--- EXERCISE DATA ---

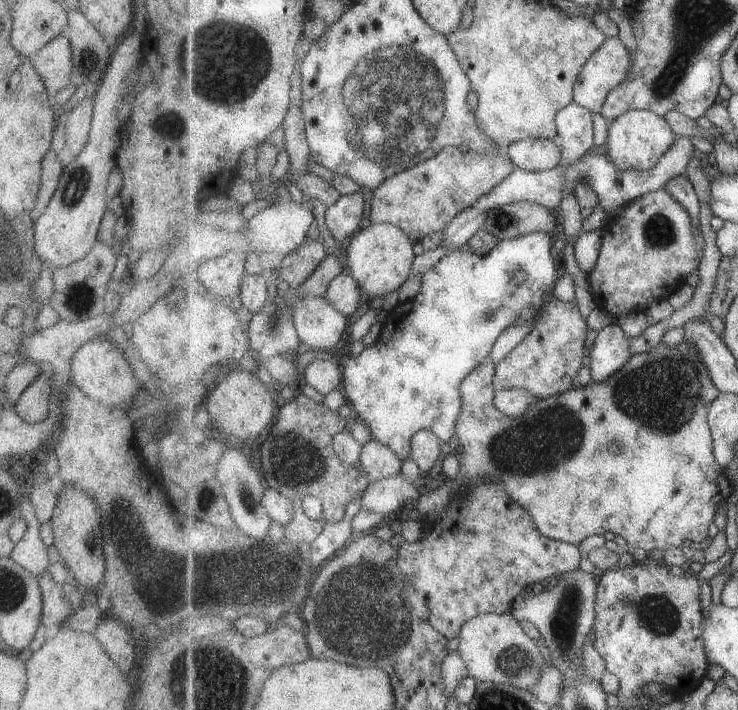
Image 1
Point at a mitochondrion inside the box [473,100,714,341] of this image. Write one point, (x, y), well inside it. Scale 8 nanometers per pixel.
(659, 232)

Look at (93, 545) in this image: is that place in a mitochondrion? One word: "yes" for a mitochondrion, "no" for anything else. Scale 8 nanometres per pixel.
no

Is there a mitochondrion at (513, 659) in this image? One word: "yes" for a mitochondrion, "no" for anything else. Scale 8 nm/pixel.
yes

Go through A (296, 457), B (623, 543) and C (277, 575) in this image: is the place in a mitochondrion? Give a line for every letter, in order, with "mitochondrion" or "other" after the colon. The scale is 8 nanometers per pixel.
A: mitochondrion
B: other
C: mitochondrion

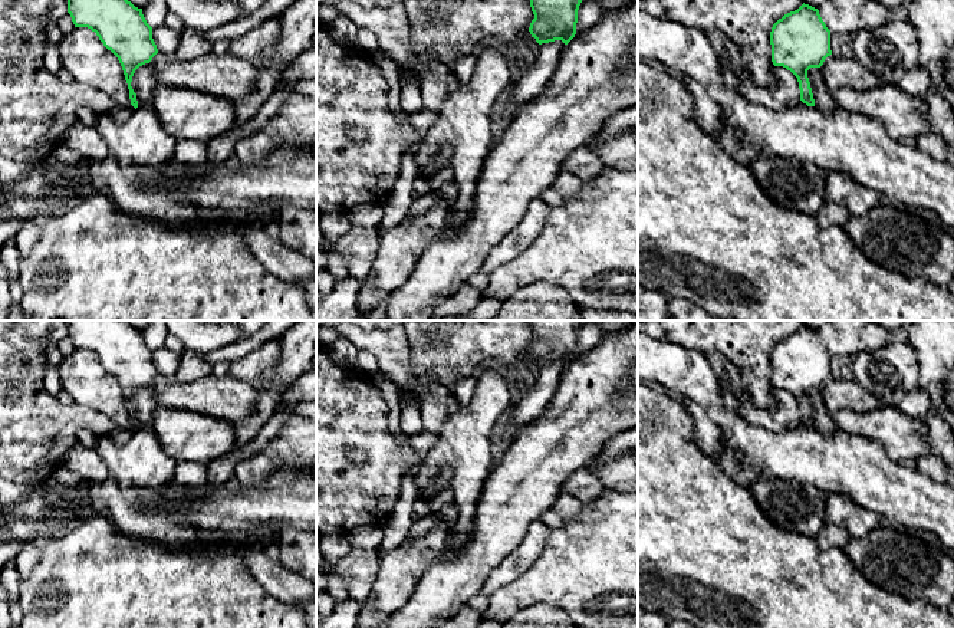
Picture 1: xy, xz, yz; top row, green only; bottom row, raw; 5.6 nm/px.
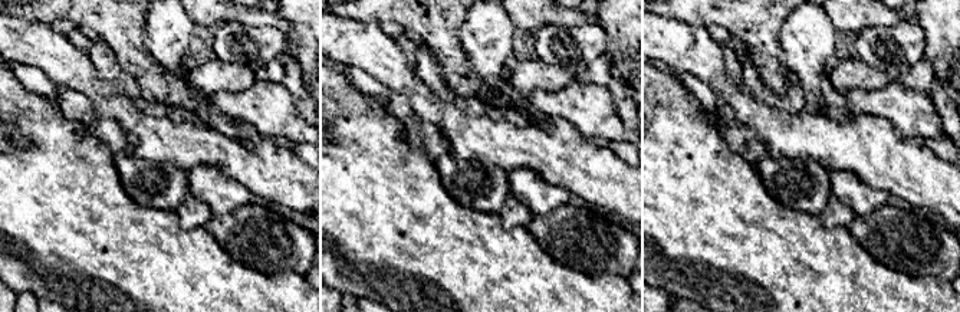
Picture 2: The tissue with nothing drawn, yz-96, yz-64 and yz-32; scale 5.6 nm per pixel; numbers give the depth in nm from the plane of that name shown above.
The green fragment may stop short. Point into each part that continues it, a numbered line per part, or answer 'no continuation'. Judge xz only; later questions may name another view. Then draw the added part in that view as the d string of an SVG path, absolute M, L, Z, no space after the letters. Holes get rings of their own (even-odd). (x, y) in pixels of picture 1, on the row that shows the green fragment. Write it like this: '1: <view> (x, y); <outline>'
no continuation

---

ABOUT THIS EXERCISE
Copy the lines exactly. Start at the line with "Point at a mitochondrion", end at the last line above, include both, and omit all pictures.

SOLUTION FOR THIS PROBLEM
Point at a mitochondrion inside the box [473,100,714,341] of this image. Write one point, (x, y), well inside it. Scale 8 nanometers per pixel.
(659, 232)

Look at (93, 545) in this image: is that place in a mitochondrion? One word: "yes" for a mitochondrion, "no" for anything else. Scale 8 nanometres per pixel.
no

Is there a mitochondrion at (513, 659) in this image? One word: "yes" for a mitochondrion, "no" for anything else. Scale 8 nm/pixel.
yes

Go through A (296, 457), B (623, 543) and C (277, 575) in this image: is the place in a mitochondrion? Give a line for every letter, in order, with "mitochondrion" or "other" after the colon. The scale is 8 nanometers per pixel.
A: mitochondrion
B: other
C: mitochondrion

Picture 1: xy, xz, yz; top row, green only; bottom row, raw; 5.6 nm/px.
Picture 2: The tissue with nothing drawn, yz-96, yz-64 and yz-32; scale 5.6 nm per pixel; numbers give the depth in nm from the plane of that name shown above.
The green fragment may stop short. Point into each part that continues it, a numbered line per part, or answer 'no continuation'. Judge xz only; later questions may name another view. Then draw the added part in that view as the d string of an SVG path, absolute M, L, Z, no space after the letters. Holes get rings of their own (even-odd). (x, y) in pixels of picture 1, on the row that shows the green fragment. Write it like this: '1: <view> (x, y); <outline>'
no continuation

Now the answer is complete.